* [Problem] Starting at the beginning of the listing and ending at the line that contains "हितमेतच्च शैरीषञ्चिकि बिल्वकरञ्जकम् ॥", give those lines as a Markdown table with a column n for the row number and a column Line for the text, omitting blank lines. Leave the pictures out of the table.

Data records
───
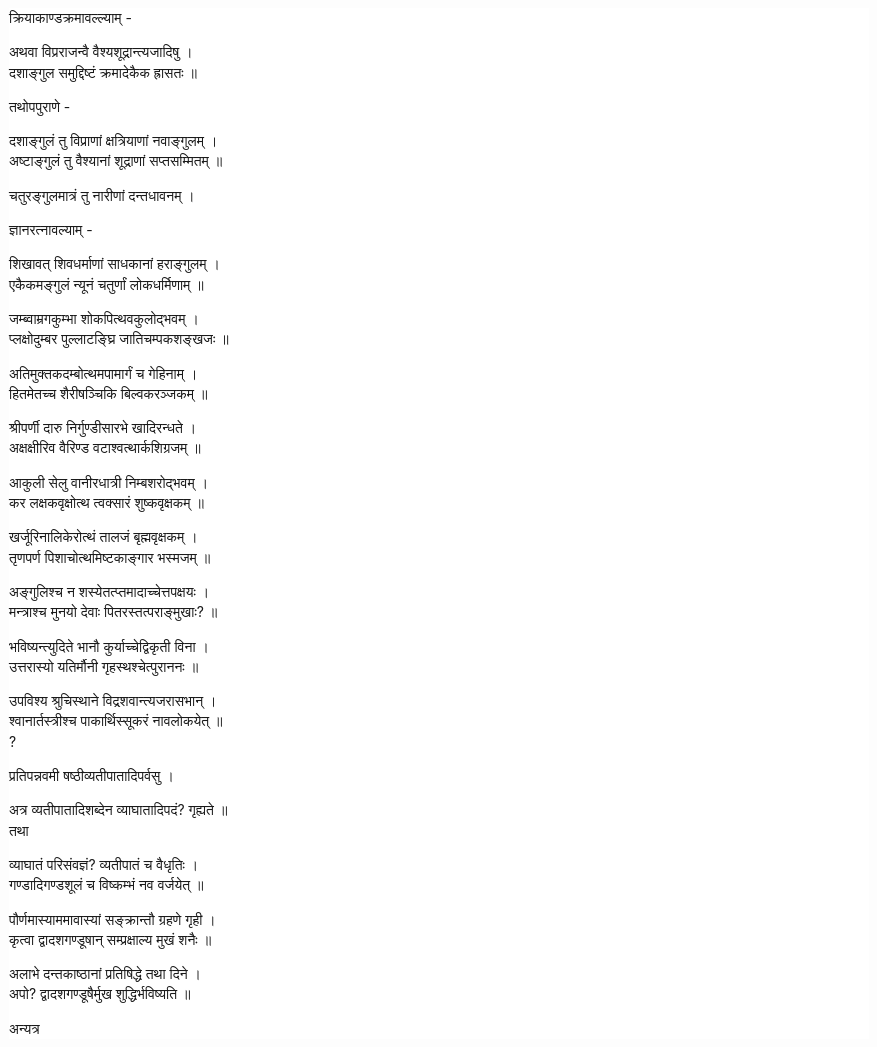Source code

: क्रियाकाण्डक्रमावल्ल्याम् -   
  
अथवा विप्रराजन्वै वैश्यशूद्रान्त्यजादिषु ।  
दशाङ्गुल समुद्दिष्टं क्रमादेकैक ह्रासतः ॥   
  

  
तथोपपुराणे -   
  
दशाङ्गुलं तु विप्राणां क्षत्रियाणां नवाङ्गुलम् ।  
अष्टाङ्गुलं तु वैश्यानां शूद्राणां सप्तसम्मितम् ॥   
  
चतुरङ्गुलमात्रं तु नारीणां दन्तधावनम् ।   
  
ज्ञानरत्नावल्याम् -   
  
शिखावत् शिवधर्माणां साधकानां हराङ्गुलम् ।  
एकैकमङ्गुलं न्यूनं चतुर्णां लोकधर्मिणाम् ॥   
  
जम्ब्वाम्रगकुम्भा शोकपित्थवकुलोद्भवम् ।  
प्लक्षोदुम्बर पुल्लाटङ्घ्रि जातिचम्पकशङ्खजः ॥   
  
अतिमुक्तकदम्बोत्थमपामार्गं च गेहिनाम् ।  
हितमेतच्च शैरीषञ्चिकि बिल्वकरञ्जकम् ॥   
  
श्रीपर्णी दारु निर्गुण्डीसारभे खादिरन्धते ।  
अक्षक्षीरिव वैरिण्ड वटाश्वत्थार्कशिग्रजम् ॥   
  

  
आकुली सेलु वानीरधात्री निम्बशरोद्भवम् ।  
कर लक्षकवृक्षोत्थ त्वक्सारं शुष्कवृक्षकम् ॥   
  
खर्जूरिनालिकेरोत्थं तालजं बृह्मवृक्षकम् ।  
तृणपर्ण पिशाचोत्थमिष्टकाङ्गार भस्मजम् ॥   
  
अङ्गुलिश्च न शस्येतत्प्तमादाच्चेत्तपक्षयः ।  
मन्त्राश्च मुनयो देवाः पितरस्तत्पराङ्मुखाः? ॥   
  
भविष्यन्त्युदिते भानौ कुर्याच्चेद्विकृती विना ।  
उत्तरास्यो यतिर्मौनी गृहस्थश्चेत्पुराननः ॥   
  
उपविश्य श्रुचिस्थाने विद्रशवान्त्यजरासभान् ।  
श्वानार्तस्त्रीश्च पाकार्थिस्सूकरं नावलोकयेत् ॥  
?   
  

  
प्रतिपन्नवमी षष्ठीव्यतीपातादिपर्वसु ।   
  
अत्र व्यतीपातादिशब्देन व्याघातादिपदं? गृह्यते ॥  
तथा   
  
व्याघातं परिसंवज्ञं? व्यतीपातं च वैधृतिः ।  
गण्डादिगण्डशूलं च विष्कम्भं नव वर्जयेत् ॥   
  
पौर्णमास्याममावास्यां सङ्क्रान्तौ ग्रहणे गृही ।  
कृत्वा द्वादशगण्डूषान् सम्प्रक्षाल्य मुखं शनैः ॥   
  
अलाभे दन्तकाष्ठानां प्रतिषिद्धे तथा दिने ।  
अपो? द्वादशगण्डूषैर्मुख शुद्धिर्भविष्यति ॥   
  
अन्यत्र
───
* [Task result]
| n | Line |
|---|---|
| 1 | Source code |
| 2 | : क्रियाकाण्डक्रमावल्ल्याम् -    |
| 3 | अथवा विप्रराजन्वै वैश्यशूद्रान्त्यजादिषु ।   |
| 4 | दशाङ्गुल समुद्दिष्टं क्रमादेकैक ह्रासतः ॥    |
| 5 | तथोपपुराणे -    |
| 6 | दशाङ्गुलं तु विप्राणां क्षत्रियाणां नवाङ्गुलम् ।   |
| 7 | अष्टाङ्गुलं तु वैश्यानां शूद्राणां सप्तसम्मितम् ॥    |
| 8 | चतुरङ्गुलमात्रं तु नारीणां दन्तधावनम् ।    |
| 9 | ज्ञानरत्नावल्याम् -    |
| 10 | शिखावत् शिवधर्माणां साधकानां हराङ्गुलम् ।   |
| 11 | एकैकमङ्गुलं न्यूनं चतुर्णां लोकधर्मिणाम् ॥    |
| 12 | जम्ब्वाम्रगकुम्भा शोकपित्थवकुलोद्भवम् ।   |
| 13 | प्लक्षोदुम्बर पुल्लाटङ्घ्रि जातिचम्पकशङ्खजः ॥    |
| 14 | अतिमुक्तकदम्बोत्थमपामार्गं च गेहिनाम् ।   |
| 15 | हितमेतच्च शैरीषञ्चिकि बिल्वकरञ्जकम् ॥    |